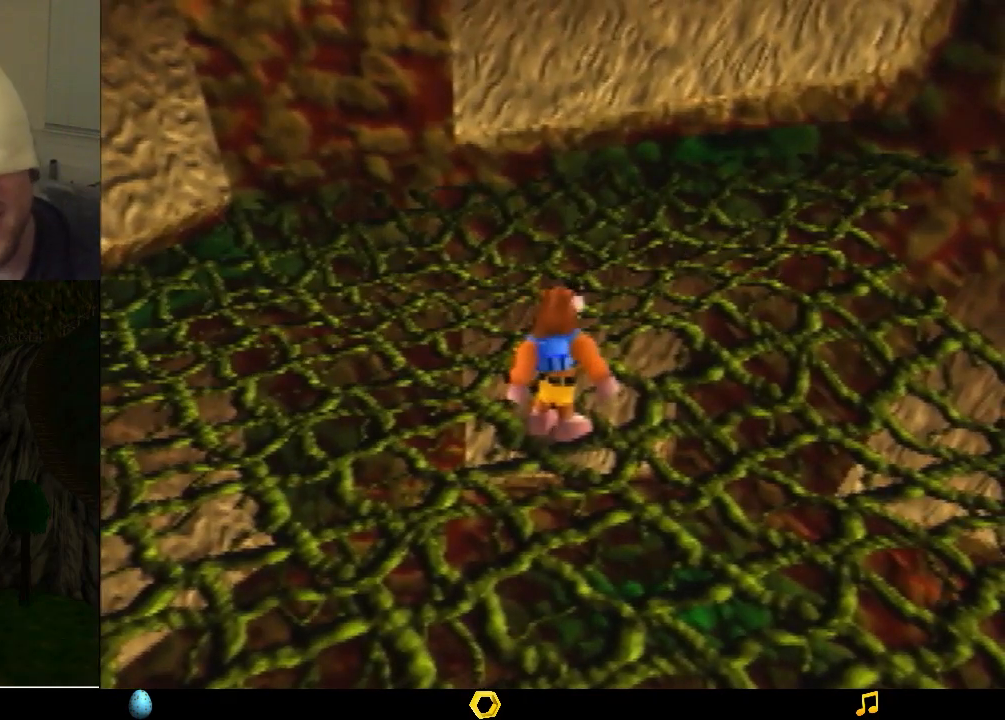
{"buttons": [], "left_stick": "center", "events": []}
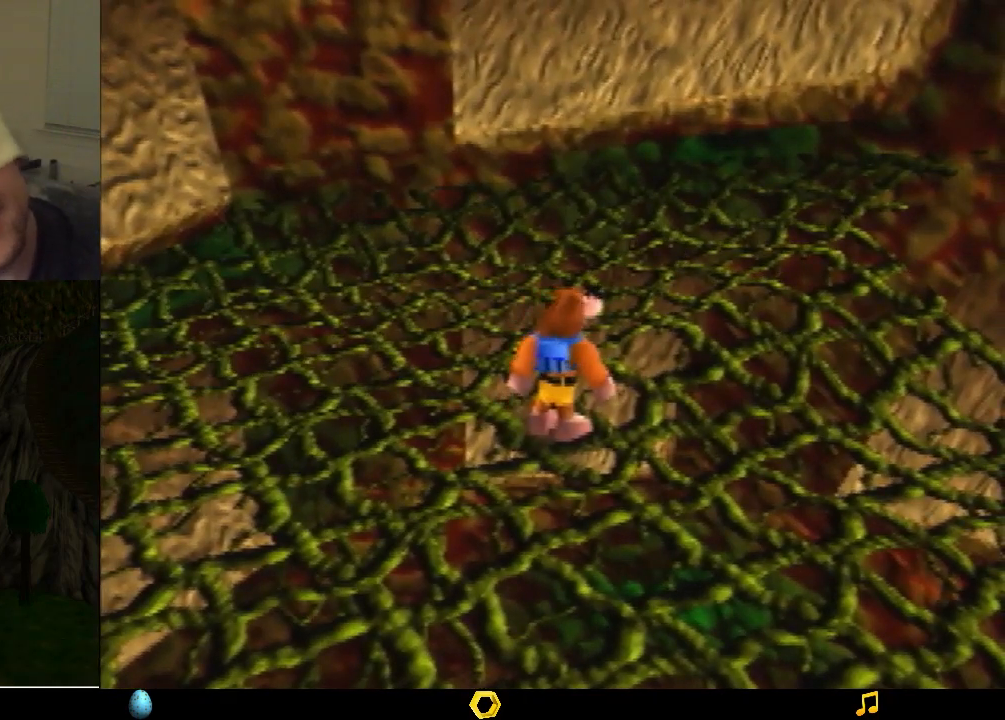
{"buttons": [], "left_stick": "center", "events": []}
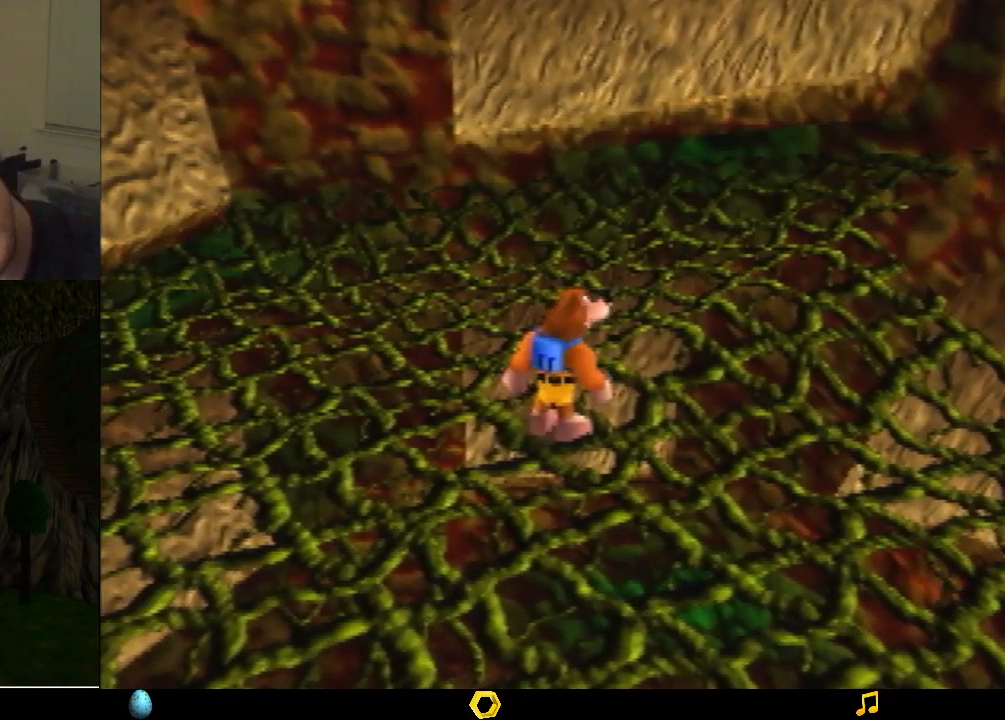
{"buttons": [], "left_stick": "center", "events": []}
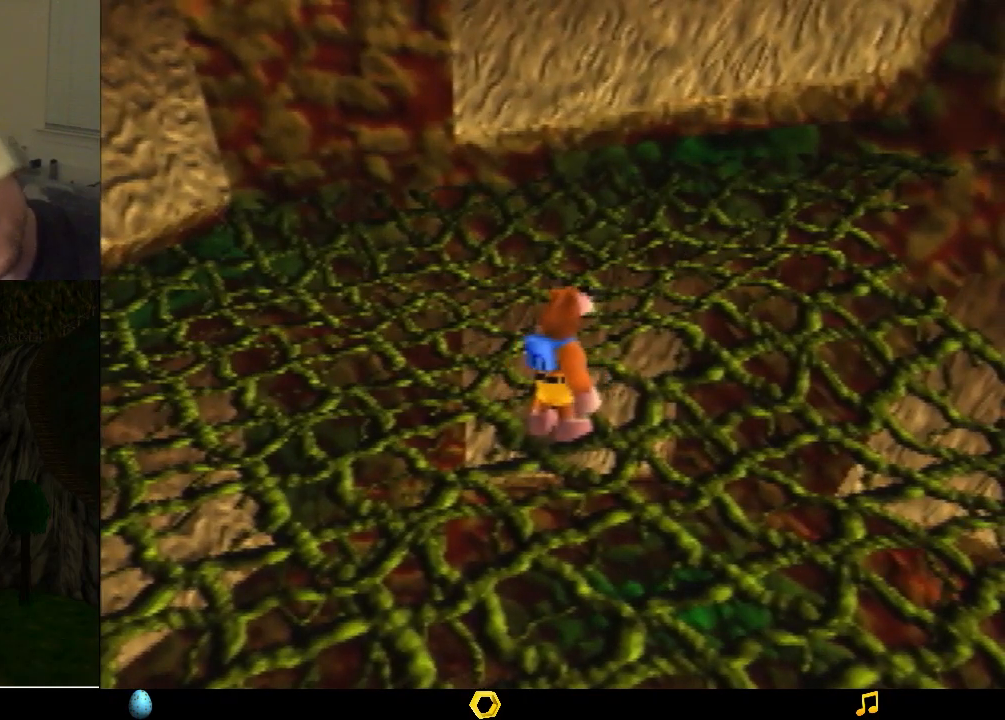
{"buttons": [], "left_stick": "center", "events": []}
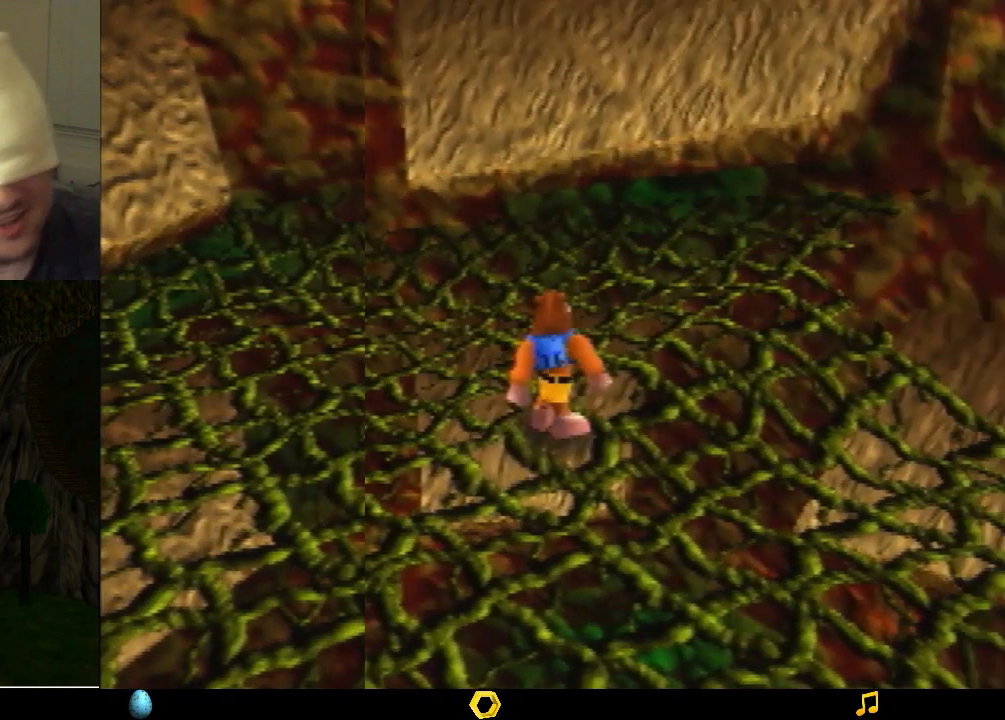
{"buttons": [], "left_stick": "up", "events": [[233, "left_stick", "up"], [333, "B", "down"], [433, "B", "up"]]}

**EXERCISE DETAILS**
Retype each line of the records exactly as it reads; no pictures belong in the copy.

**ANSWER FOR THIS EXERCISE**
{"buttons": [], "left_stick": "center", "events": []}
{"buttons": [], "left_stick": "center", "events": []}
{"buttons": [], "left_stick": "center", "events": []}
{"buttons": [], "left_stick": "center", "events": []}
{"buttons": [], "left_stick": "up", "events": [[233, "left_stick", "up"], [333, "B", "down"], [433, "B", "up"]]}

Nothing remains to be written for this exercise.